Als angehender Germanist muss ich mich zwangsweise mit Texten
befassen und versuche nun, diese tiefgehende Werbebotschaft zu
deuten: Auffällig ist zuerst einmal, dass das Subjekt „Qualität“
gleich drei Mal auftaucht, einmal in der Überschrift, zwei Mal
im Text. Auch das Adjektiv „hochwertig“, gekoppelt mit
„Qualität“ wird zwei Mal verwendet. Da Qualität
aber Hochwertigkeit einschließt, kann man die Verwendung dieser
beiden Begriffe nebeneinander als Pleonasmus auffassen, also als
Häufung bedeutungsähnlicher Ausdrücke. Gleichfalls
könnte man von einer Hyperbel sprechen, da der Gebrauch der
beiden Begriffe im gleichen Kontext die eigentliche Aussage (Das
Produkt ist gut) graduell überbietet und dieses unnötigerweise
sogar über die Glaubwürdigkeit hinaus. Auch die
qualität-vermittelnden Adjektive „modern“ und
„einwandfrei“ versuchen dem Leser dieser Botschaft ein
Gefühl der Sicherheit zu geben. Insbesondere gilt das für
die Wortschöpfung „Bau-biologisch“, die gleich mehrere
sprachliche Finessen enthält: Zum einen klingt der Begriff durch
die Anaphora „B“ angenehm, zum anderen wird durch die
Verwendung des allgemein akzeptierten und in der modernen
Konsumgesellschaft präferierten Adjektivs „biologisch“
der gleichzeitig verwendete Begriff „bau“ legitimiert,
obwohl „Bauen“ und „biologisch“ normalerweise
gegensätzliche Bedeutung haben. Der handwerkliche Begriff „bau“
löst etwas beim Leser aus, vermittelt Handfestigkeit,
Stabilität, Tradition. Die Verbindung zum Handwerk schafft
wiederum das Gefühl, ein einzigartiges, in Handarbeit
hergestelltes Produkt erworben zu haben. Der Leser wird im ersten
Satz der Werbebotschaft direkt angesprochen und wird somit für
das Produkt eingenommen. Der so direkt angesprochene Leser fühlt
sich, wenn er sich denn so tief beugt, um die Botschaft zu lesen,
ernstgenommen, auch wenn es sich nur um ein Toilettenbecken handelt.
Aber immerhin nimmt die Firma sich Zeit für eine Botschaft. Dazu
passt auch die Floskel „erster Güte“, die eigentlich
aus dem Lebensmittelbereich stammt, insbesondere bei Eiern. Die Idee,
Sitzkeramik mit verderblichen Lebensmitteln zu vergleichen, macht dem
Käufer Hoffnung, dass die Schüssel mit besonderer Sorgfalt
fabriziert wurde.

Der Aufkleber ist darüber hinaus mit einem fingierten Stempel
versehen: „Von Keramag produziert, vom Fachmann installiert“
ist die Inschrift des Stempels nd it nichts weiter als zusätzliches
Qualitätsmerkmal für den Kunden: Die Schüssel ist
geprüft worden, hat sogar ein Gütesiegel. Die parallel
gebauten Aussagen verstärken das Sicherheitsgefühl des
Käufers, der sich sich der Qualität des erworbenen Produkts
nun doppelt und dreifach sicher sein kann.

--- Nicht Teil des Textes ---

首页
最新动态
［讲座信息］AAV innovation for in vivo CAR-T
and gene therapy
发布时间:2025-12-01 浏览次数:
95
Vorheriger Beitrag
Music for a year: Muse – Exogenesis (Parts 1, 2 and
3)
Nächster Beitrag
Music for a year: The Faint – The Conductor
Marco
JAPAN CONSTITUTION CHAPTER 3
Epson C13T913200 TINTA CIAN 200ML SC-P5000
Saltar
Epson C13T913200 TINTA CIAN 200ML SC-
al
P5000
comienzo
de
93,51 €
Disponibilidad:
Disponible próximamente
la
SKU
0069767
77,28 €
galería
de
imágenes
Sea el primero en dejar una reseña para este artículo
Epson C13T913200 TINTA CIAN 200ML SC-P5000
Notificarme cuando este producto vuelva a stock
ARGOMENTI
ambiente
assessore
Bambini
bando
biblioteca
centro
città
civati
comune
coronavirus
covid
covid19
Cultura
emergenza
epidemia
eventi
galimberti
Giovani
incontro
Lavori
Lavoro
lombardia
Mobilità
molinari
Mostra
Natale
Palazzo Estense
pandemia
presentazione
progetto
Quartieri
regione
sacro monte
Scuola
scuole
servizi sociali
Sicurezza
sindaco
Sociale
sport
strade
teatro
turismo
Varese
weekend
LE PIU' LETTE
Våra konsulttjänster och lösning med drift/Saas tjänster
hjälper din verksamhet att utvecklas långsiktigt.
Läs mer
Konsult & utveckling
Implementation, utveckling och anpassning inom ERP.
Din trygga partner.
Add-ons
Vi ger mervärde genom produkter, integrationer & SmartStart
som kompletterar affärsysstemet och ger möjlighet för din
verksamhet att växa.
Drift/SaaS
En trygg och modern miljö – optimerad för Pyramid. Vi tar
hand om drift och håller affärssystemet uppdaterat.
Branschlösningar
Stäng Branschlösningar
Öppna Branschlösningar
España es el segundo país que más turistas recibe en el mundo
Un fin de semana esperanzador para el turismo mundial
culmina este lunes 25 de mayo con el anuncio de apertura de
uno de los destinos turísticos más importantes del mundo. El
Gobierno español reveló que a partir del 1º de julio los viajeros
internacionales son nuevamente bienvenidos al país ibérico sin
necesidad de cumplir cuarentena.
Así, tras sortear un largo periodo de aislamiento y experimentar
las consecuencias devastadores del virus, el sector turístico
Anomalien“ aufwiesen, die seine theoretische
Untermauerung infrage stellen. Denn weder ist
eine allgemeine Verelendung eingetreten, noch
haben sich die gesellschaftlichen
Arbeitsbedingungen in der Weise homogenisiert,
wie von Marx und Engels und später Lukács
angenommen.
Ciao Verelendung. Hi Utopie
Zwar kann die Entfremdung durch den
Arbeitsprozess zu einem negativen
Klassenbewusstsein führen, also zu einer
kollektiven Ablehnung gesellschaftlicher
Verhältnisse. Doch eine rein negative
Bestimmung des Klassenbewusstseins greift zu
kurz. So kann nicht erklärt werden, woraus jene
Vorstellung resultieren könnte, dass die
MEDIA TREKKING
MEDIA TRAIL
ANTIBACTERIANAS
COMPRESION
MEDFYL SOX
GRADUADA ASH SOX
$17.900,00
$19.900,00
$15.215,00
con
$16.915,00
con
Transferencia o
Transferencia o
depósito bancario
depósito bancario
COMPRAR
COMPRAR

Unglücklich gewählt ist einzig die Schriftfarbe blau –
zumindest für abergläubige Menschen. Denn blau steht nicht
nur für Treue und Beständigkeit. „Durchweg ist die
blaue Farbe von bösester Vorbedeutung“, stet im
„Handwörterbuch des deutschen Aberglaubens“, Band 1.

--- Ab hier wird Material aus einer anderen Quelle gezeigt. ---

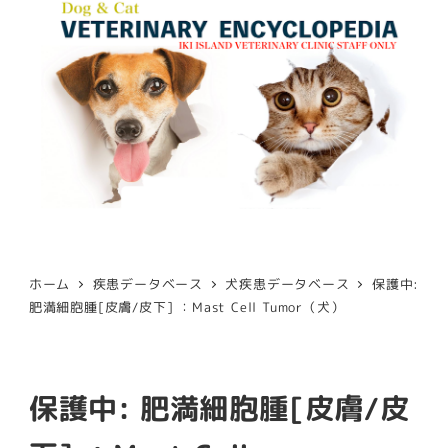
ホーム
疾患データベース
犬疾患データベース
保護中:
肥満細胞腫[皮膚/皮下] ：Mast Cell Tumor（犬）
保護中: 肥満細胞腫[皮膚/皮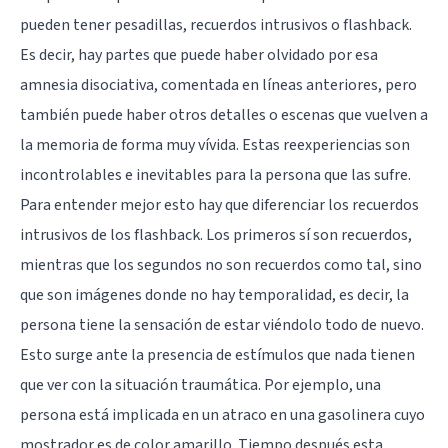
pueden tener pesadillas, recuerdos intrusivos o flashback.
Es decir, hay partes que puede haber olvidado por esa
amnesia disociativa, comentada en líneas anteriores, pero
también puede haber otros detalles o escenas que vuelven a
la memoria de forma muy vívida. Estas reexperiencias son
incontrolables e inevitables para la persona que las sufre.
Para entender mejor esto hay que diferenciar los recuerdos
intrusivos de los flashback. Los primeros sí son recuerdos,
mientras que los segundos no son recuerdos como tal, sino
que son imágenes donde no hay temporalidad, es decir, la
persona tiene la sensación de estar viéndolo todo de nuevo.
Esto surge ante la presencia de estímulos que nada tienen
que ver con la situación traumática. Por ejemplo, una
persona está implicada en un atraco en una gasolinera cuyo
mostrador es de color amarillo. Tiempo después esta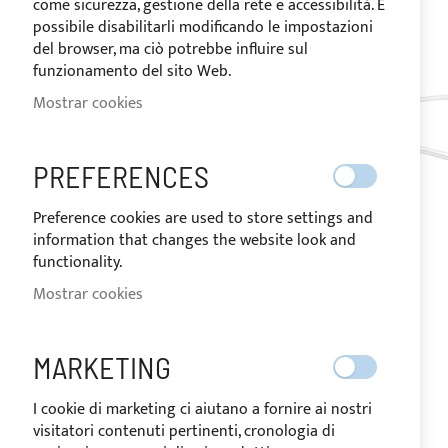
come sicurezza, gestione della rete e accessibilità. È
de
possibile disabilitarli modificando le impostazioni
imágenes
del browser, ma ciò potrebbe influire sul
funzionamento del sito Web.
Mostrar cookies
PREFERENCES
Preference cookies are used to store settings and
information that changes the website look and
functionality.
Mostrar cookies
MARKETING
I cookie di marketing ci aiutano a fornire ai nostri
visitatori contenuti pertinenti, cronologia di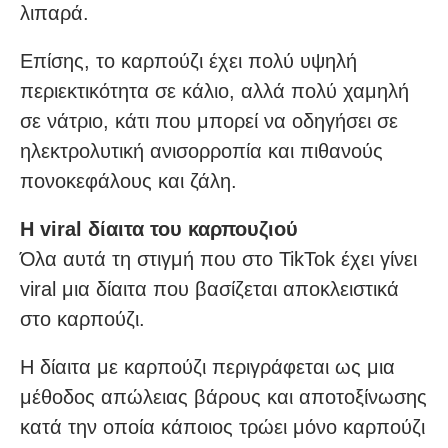
λιπαρά.
Επίσης, το καρπούζι έχει πολύ υψηλή
περιεκτικότητα σε κάλιο, αλλά πολύ χαμηλή
σε νάτριο, κάτι που μπορεί να οδηγήσει σε
ηλεκτρολυτική ανισορροπία και πιθανούς
πονοκεφάλους και ζάλη.
Η viral δίαιτα του καρπουζιού
Όλα αυτά τη στιγμή που στο TikTok έχει γίνει
viral μια δίαιτα που βασίζεται αποκλειστικά
στο καρπούζι.
Η δίαιτα με καρπούζι περιγράφεται ως μια
μέθοδος απώλειας βάρους και αποτοξίνωσης
κατά την οποία κάποιος τρώει μόνο καρπούζι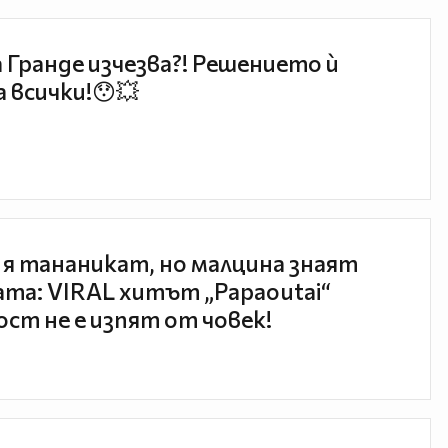
 Гранде изчезва?! Решението ѝ
 всички!😯💥
 я тананикат, но малцина знаят
та: VIRAL хитът „Papaoutai“
ст не е изпят от човек!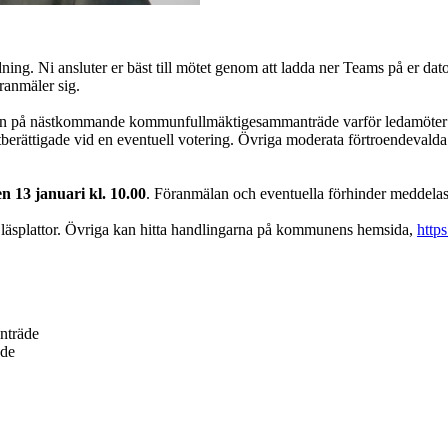
g. Ni ansluter er bäst till mötet genom att ladda ner Teams på er dator, t
ranmäler sig.
en på nästkommande kommunfullmäktigesammanträde varför ledamöter oc
tberättigade vid en eventuell votering. Övriga moderata förtroendeval
n 13 januari kl. 10.00
. Föranmälan och eventuella förhinder meddelas 
a läsplattor. Övriga kan hitta handlingarna på kommunens hemsida,
http
nträde
äde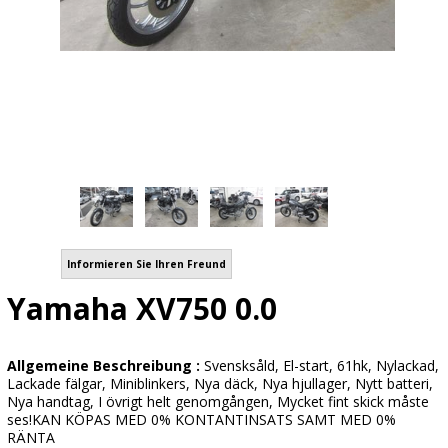
Informieren Sie Ihren Freund
Yamaha XV750 0.0
Allgemeine Beschreibung :
Svensksåld, El-start, 61hk, Nylackad,
Lackade fälgar, Miniblinkers, Nya däck, Nya hjullager, Nytt batteri,
Nya handtag, I övrigt helt genomgången, Mycket fint skick måste
ses!KAN KÖPAS MED 0% KONTANTINSATS SAMT MED 0%
RÄNTA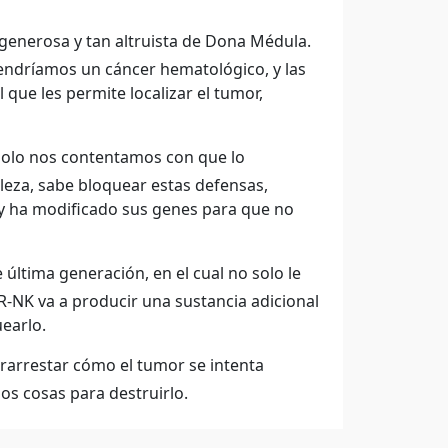
generosa y tan altruista de Dona Médula.
endríamos un cáncer hematológico, y las
ue les permite localizar el tumor,
solo nos contentamos con que lo
leza, sabe bloquear estas defensas,
 y ha modificado sus genes para que no
ltima generación, en el cual no solo le
-NK va a producir una sustancia adicional
earlo.
trarrestar cómo el tumor se intenta
dos cosas para destruirlo.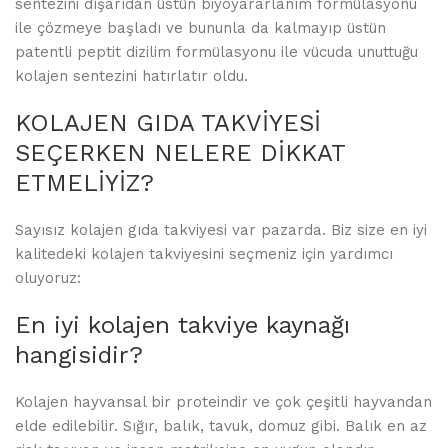
sentezini dışarıdan üstün biyoyararlanım formülasyonu
ile çözmeye başladı ve bununla da kalmayıp üstün
patentli peptit dizilim formülasyonu ile vücuda unuttuğu
kolajen sentezini hatırlatır oldu.
KOLAJEN GIDA TAKVİYESİ
SEÇERKEN NELERE DİKKAT
ETMELİYİZ?
Sayısız kolajen gıda takviyesi var pazarda. Biz size en iyi
kalitedeki kolajen takviyesini seçmeniz için yardımcı
oluyoruz:
En iyi kolajen takviye kaynağı
hangisidir?
Kolajen hayvansal bir proteindir ve çok çeşitli hayvandan
elde edilebilir. Sığır, balık, tavuk, domuz gibi. Balık en az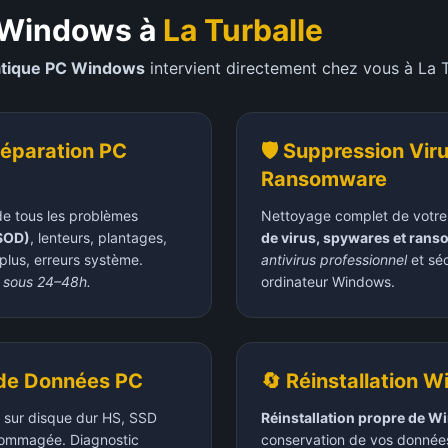
 Windows à
La Turballe
atique PC Windows
intervient directement chez vous à
La 
Réparation PC
🛡️ Suppression Vir
Ransomware
de tous les problèmes
Nettoyage complet de votre
BSOD)
, lenteurs, plantages,
de virus, spywares et ran
lus, erreurs système.
antivirus professionnel
et séc
sous 24–48h.
ordinateur Windows.
 de Données PC
🔄 Réinstallation W
sur disque dur HS, SSD
Réinstallation propre de 
dommagée. Diagnostic
conservation de vos données.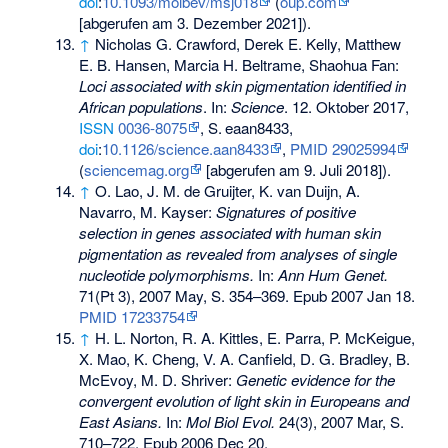
doi
:
10.1093/molbev/msj018
(
oup.com
[abgerufen am 3. Dezember 2021]).
↑
Nicholas G. Crawford, Derek E. Kelly, Matthew
E. B. Hansen, Marcia H. Beltrame, Shaohua Fan:
Loci associated with skin pigmentation identified in
African populations
. In:
Science
. 12. Oktober 2017,
ISSN
0036-8075
,
S.
eaan8433
,
doi
:
10.1126/science.aan8433
,
PMID 29025994
(
sciencemag.org
[abgerufen am 9. Juli 2018]).
↑
O. Lao, J. M. de Gruijter, K. van Duijn, A.
Navarro, M. Kayser:
Signatures of positive
selection in genes associated with human skin
pigmentation as revealed from analyses of single
nucleotide polymorphisms.
In:
Ann Hum Genet.
71(Pt 3), 2007 May, S. 354–369. Epub 2007 Jan 18.
PMID 17233754
↑
H. L. Norton, R. A. Kittles, E. Parra, P. McKeigue,
X. Mao, K. Cheng, V. A. Canfield, D. G. Bradley, B.
McEvoy, M. D. Shriver:
Genetic evidence for the
convergent evolution of light skin in Europeans and
East Asians.
In:
Mol Biol Evol.
24(3), 2007 Mar, S.
710–722. Epub 2006 Dec 20.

Das Werk, das 1927 in Berlin erschienen ist, widmet unter „B“
wie „Blau“ der Thematik gleich mehrere Seiten: „Wenn
die Kerze (das Feuer) blau brennt, ist es ein Todezeichen; die Neger
glauben den Teufel nahe.“ Aber nicht nur der Belzebub ist nahe,
wenn es blau wird: „Wem die Hexe schaden will, wirft sie blauen
Sand ins Gesicht.“ Nicht nur in Afrika glaubt man an die
negative Ausstrahlung der blauen Färbung. Auch von
Schleswig-Holstein sind abergläubische Geschichten überliefert.

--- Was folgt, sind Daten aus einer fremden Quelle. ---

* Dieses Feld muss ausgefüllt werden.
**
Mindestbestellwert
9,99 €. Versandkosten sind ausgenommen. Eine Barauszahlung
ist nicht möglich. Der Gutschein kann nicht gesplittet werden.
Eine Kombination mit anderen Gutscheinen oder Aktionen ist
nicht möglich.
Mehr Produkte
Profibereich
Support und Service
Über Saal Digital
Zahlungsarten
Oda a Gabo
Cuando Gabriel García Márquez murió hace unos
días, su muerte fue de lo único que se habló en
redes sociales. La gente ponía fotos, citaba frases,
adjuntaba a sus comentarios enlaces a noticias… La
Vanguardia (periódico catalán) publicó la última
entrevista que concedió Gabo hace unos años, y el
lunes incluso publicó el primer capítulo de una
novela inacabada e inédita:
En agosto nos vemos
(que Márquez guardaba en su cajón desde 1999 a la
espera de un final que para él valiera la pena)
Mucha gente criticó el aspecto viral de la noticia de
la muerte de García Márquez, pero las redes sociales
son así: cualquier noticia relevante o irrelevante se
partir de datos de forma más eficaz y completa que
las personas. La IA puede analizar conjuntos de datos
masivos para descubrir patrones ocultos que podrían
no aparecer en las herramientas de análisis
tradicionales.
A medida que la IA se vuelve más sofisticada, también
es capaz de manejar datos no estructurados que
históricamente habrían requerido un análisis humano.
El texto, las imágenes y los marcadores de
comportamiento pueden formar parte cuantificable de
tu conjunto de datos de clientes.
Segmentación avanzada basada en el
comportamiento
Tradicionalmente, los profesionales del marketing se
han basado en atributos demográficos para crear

Zum Beispiel die vom „Sengwarder Licht“: Dieses wird „als
Mann mit blauen Strümpfen, feurigem Oberkörper und einem
Dreimaster auf dem Kopf beschrieben.“ Ja, ja, die Norddeutschen
halt. Aberglaube ist auch in der Landwirtschaft weit verbreitet:
„Blaue Milch scheint überall ein Zeichen dafür zu
sein, dass die Kuh verhext ist.“ Und noch einmal werdet ihr
bemüht, liebe Afrikaner: Beim Keuchhusten, vielfach blauer
Husten genannt, hängt man einem Muttergottesbild „ein
blaues Band um den Hals oder ans Gitter; trinkt Tee aus blauen
Kleeblumen, trinkt aus einem gestohlenen blauen Glas, ißt aus
blauem Geschirr, küsst einen Neger.“ Das heißt: die
Farbe Blau hat nicht nur negative Bedeutungen, sondern wird sogar zur
Heilung von Krankheiten empfohlen. Wer dran glaubt… Liebe
Keramag-Werbetexter, hättet wohl nicht gedacht, dass man soviel
aus einem blauen, an der unteren Hälfte einer Kloschüssel
angebrachten Aufkleber herauslesen kann.